5 Pesepakbola yang Dipulangkan Lebih Awal dari Piala Dunia

saking-inginnya-latih-timnas-argentina-maradona-rela-tak-dibayar-qnDhqkK40L.jpg

5 Pesepakbola yang Dipulangkan Lebih Awal dari Piala Dunia – Penyerang Kroasia, Nikola Kalinic mesti menutup Piala Dunia 2018 lebih cepat. Pesepakbola AC Milan ini dipulangkan lantaran tidak ingin merumput di game pertama-tama timnya.

Kroasia mampu memenangkan pertandingan 2-0 melawan Nigeria di ajang pertama Piala Dunia 2018. Kala itu, Kalinic diminta masuk menuju ke gelanggang pada paruh ke 2 tetapi menolak.

Atas alasan ini juru taktik Zlatko Dadic kemudian memilih buat mengembalikan Kalinic. Tetapi, Kalinic bukan satu-satunya pesepakbola yang sudah dipulangkan lebih awal dari Piala Dunia.

Di bawah ini pesepakbola yang lain yang menderita nasib sejenis kayak Kalinic di Piala Dunia sama seperti ditulis dari Independent.

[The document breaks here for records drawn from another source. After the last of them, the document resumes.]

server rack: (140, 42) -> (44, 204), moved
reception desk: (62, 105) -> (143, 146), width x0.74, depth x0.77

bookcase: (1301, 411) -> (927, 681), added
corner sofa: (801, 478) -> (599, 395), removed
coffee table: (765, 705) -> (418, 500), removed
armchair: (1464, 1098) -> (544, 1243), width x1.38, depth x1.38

1. Willie Johnston (Skotlandia) – Pesepakbola West Brom ini dipulangkan dari Piala Dunia 1978 di Argentina oleh Asosiasi Football Skotlandia usai tidak sukses di dalam pemeriksaan tes obat terlarang.

Dirinya tidak sukses tes doping lantaran meminum obat penurun demam sebelum kehancuran 3-1 dari Peru. Dirinya menggantikan Archie Gemmill pada menit-menit ujung tetapi tidak sukses di dalam tes urin maka tidak heran bila ditendang dari kesebelasan.

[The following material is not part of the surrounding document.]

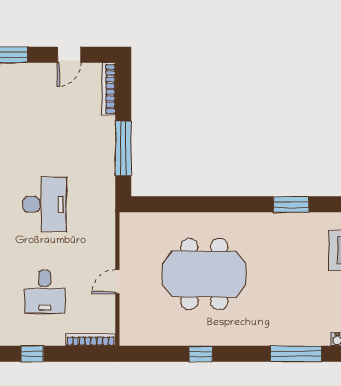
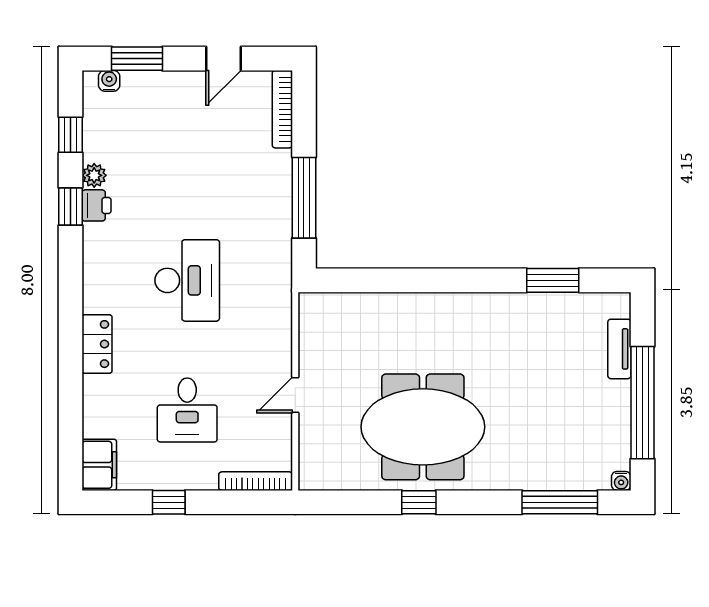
meeting table: (204, 274) -> (423, 427), moved

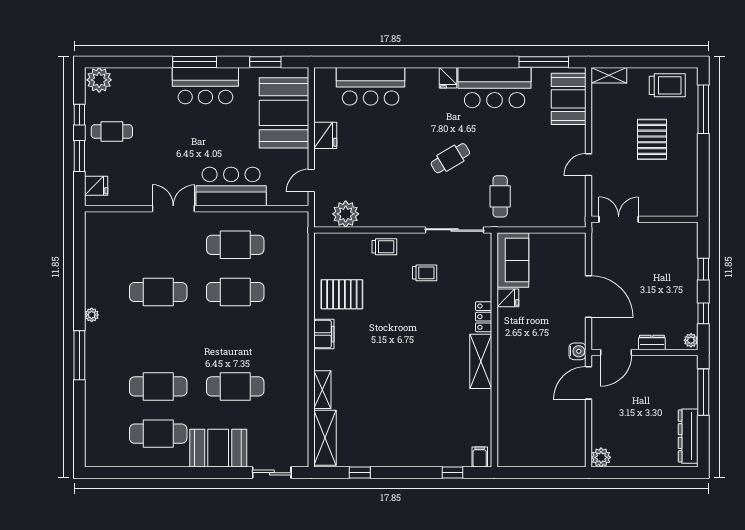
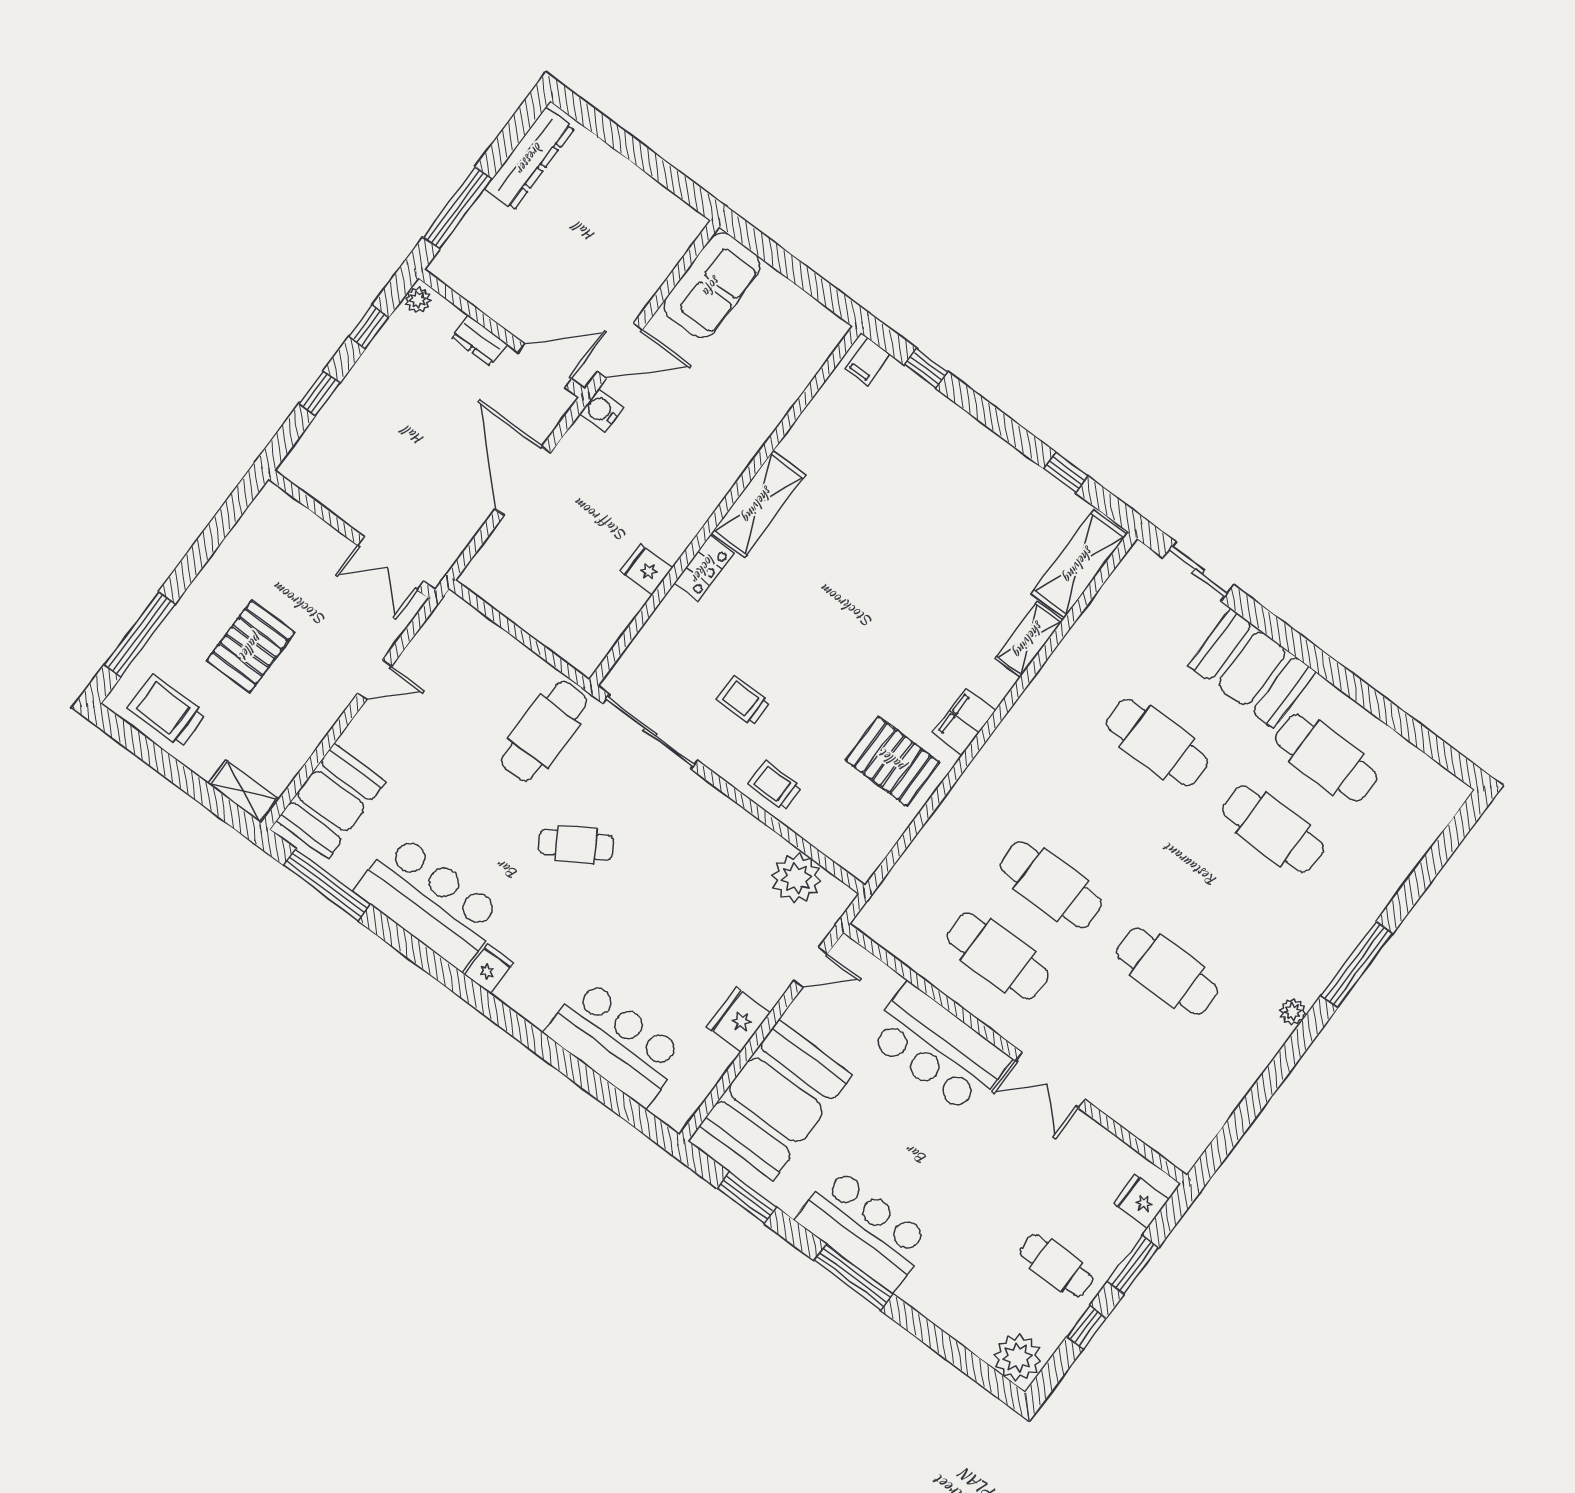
cafe table: (500, 196) -> (544, 731), width x1.37, depth x1.35
sofa: (513, 260) -> (712, 286), moved, turned 180
plant: (601, 457) -> (685, 224), removed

2. Roy Keane (Republik Irlandia) – Pemulangan pesepakbola gelandang Manchester United ini dari kamp training Republik Irlandia ialah satu dari sekian banyak momen amat bermakna sampai Piala Dunia 2002 diselenggarakan.

Keane marah dengan area training team sepak bola Irlandia di pulau Saipan Jepang maka tidak heran bila membikinnya bertengkar dengan juru taktik Mick McCarthy. Hal-hal ini membikinnya wajib absen di Piala Dunia 2002 tanpa sama sekali merumput.

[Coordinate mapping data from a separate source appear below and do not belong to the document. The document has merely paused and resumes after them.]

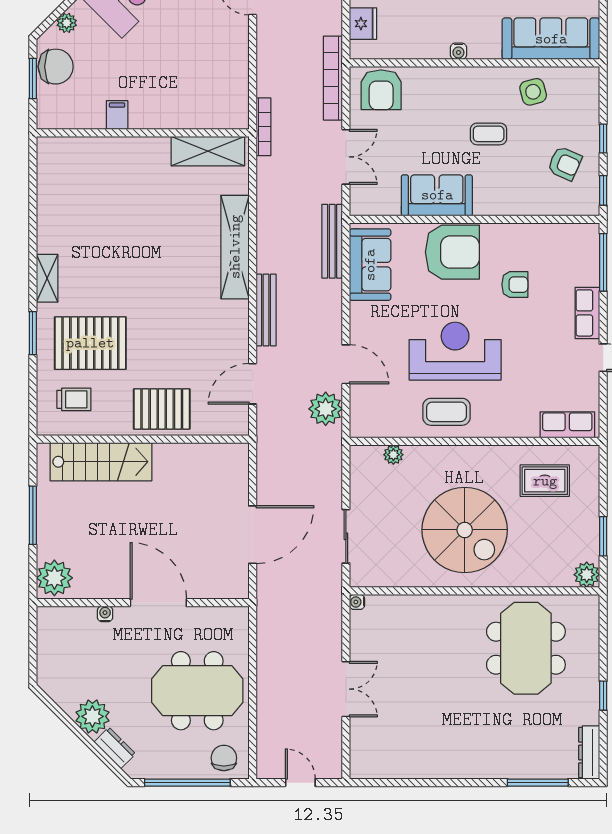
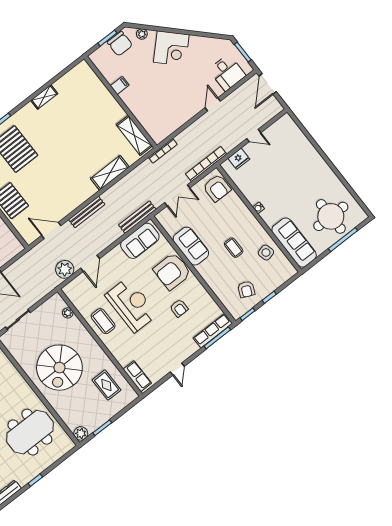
armchair: (381, 90) -> (217, 188), turned -90
shelving: (235, 247) -> (110, 173), width x0.68
armchair: (452, 252) -> (172, 271), turned 90
shelving: (47, 278) -> (44, 97), moved
row of seats: (587, 313) -> (213, 331), moved, width x1.48

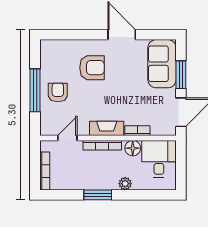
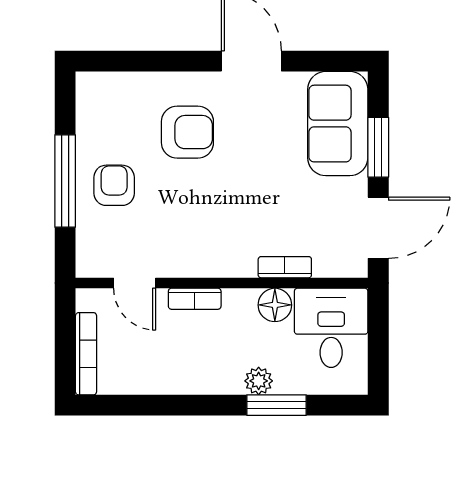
fireplace: (107, 128) -> (219, 262), removed
door: (67, 138) -> (135, 283), swing flipped
bookcase: (102, 145) -> (195, 299), width x0.64
window: (98, 195) -> (276, 405), moved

3. Diego Maradona (Argentina) – Super star Argentina ini dipulangkan dari Piala Dunia 1994 usai tidak lulus tes doping jelang partai grup terakhirnya dengan Bulgaria.

Maradona awalnya mampu membawa Argentina memperoleh kampiun pada 1986 serta menuju ke final 1990, di mana mereka takluk dari Jerman Sebelah Barat.

Maradona membuat goal di dalam hasil positif 4-0 melawan Yunani jelang gagal melintasi tes doping, maka tidak heran bila menandai akhir dari karir internasionalnya.

4. Nicolas Anelka (Prancis) – Penyerang Nicolas Anelka ditendang dari kesebelasan Prancis di Afrika Selatan usai bertengkar dengan juru taktik Raymond Domenech. Eks pesepakbola Chelsea ini mengeluarkan kata-kata enggak santun terhadap pelatihnnya kala turun minum, pada saat skuatnya kalah 0-2 dari Meksiko di Piala Dunia 2010.

Anelka tidak ingin meminta-minta maaf serta akhirnya dipulangkan oleh Federasi Sepakbola Prancis. Dirinya memperoleh hukuman 18 partai sampai membikin karir internasionalnya usai.

5. Zlatko Zahovic (Slovenia) – Roy Keane bukan satu-satunya pesepakbola yang pergi dari Piala Dunia 2002 setingkat lebih awal, lantaran playmaker Slovenia, Zahovic juga menderita nasib yang mirip.

Pesepakbola gelandang Benfica kala itu bertengkar dengan juru taktik, Srecko Katanec, usai ditarik keluar kala takluk 3-1 dari Spanyol, & Federasi Football Slovenia memilih buat mengirim kembali Zahovic ke negaranya setingkat lebih awal.